Op 20 november 2018 tekende wethouder Struijlaart de tussen de gemeente en Orez bv overeengekomen Anterieure Overeenkomst.
Het duurde tot mei 2021, voordat de raad van Enkhuizen voldoende moed had verzameld om van het college te verlangen (door middel van een motie) dat er inzicht zou worden verstrekt in wat er tussen de gemeente en Orez in financieel opzicht was overeengekomen.
Tot op dat moment had men het moeten doen met een onbegrijpelijke zakelijke weergaven van de Anterieure Overeenkomst en een vrijwel onleesbare versie, waarin alle er in voorkomende bedragen waren weggelakt.
Plus hier en daar wat geruststellende woorden van Struijlaart, dat het allemaal erg mooi zou gaan worden.
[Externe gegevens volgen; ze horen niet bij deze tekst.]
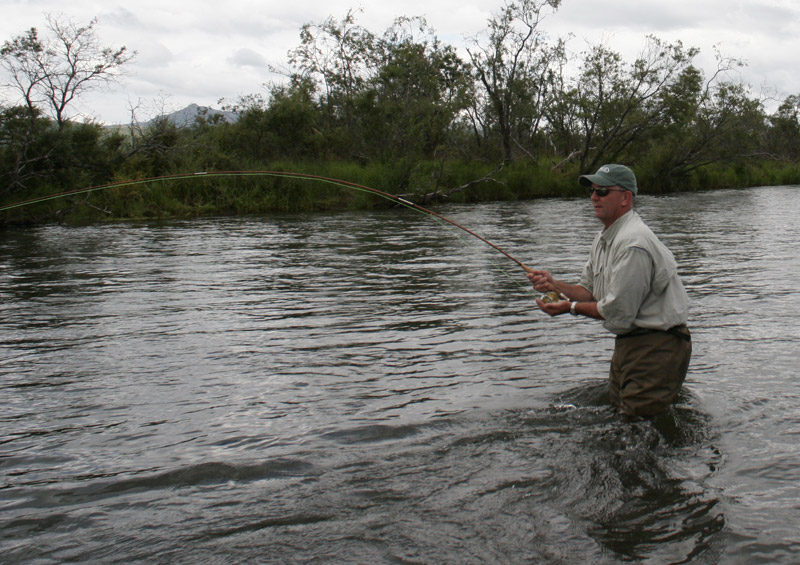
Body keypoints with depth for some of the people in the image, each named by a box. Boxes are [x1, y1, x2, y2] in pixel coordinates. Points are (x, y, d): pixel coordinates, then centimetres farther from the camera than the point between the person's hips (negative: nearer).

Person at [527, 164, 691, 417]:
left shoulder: (633, 243, -23)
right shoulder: (604, 238, 11)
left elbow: (617, 311, -22)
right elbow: (589, 291, 12)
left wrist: (570, 307, -10)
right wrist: (554, 285, -6)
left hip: (657, 346, -10)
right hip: (627, 341, 10)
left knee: (641, 415, -7)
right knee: (617, 408, 18)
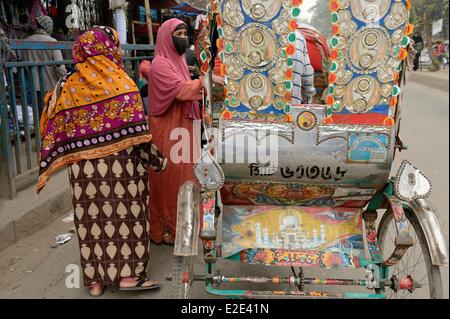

Maar zelfs voor deze relatief bescheiden wens, om inzicht krijgen in de tussen de partijen gemaakte financiële afspraken, schrokken nog drie partijen terug.
Van Marle (D66), Sandstra (PvdA) en Hotting (CU/SGP) lieten weten de motie niet te zullen steunen. Voor hen stond het houden van toezicht kennelijk gelijk aan het hoofd in het zand steken.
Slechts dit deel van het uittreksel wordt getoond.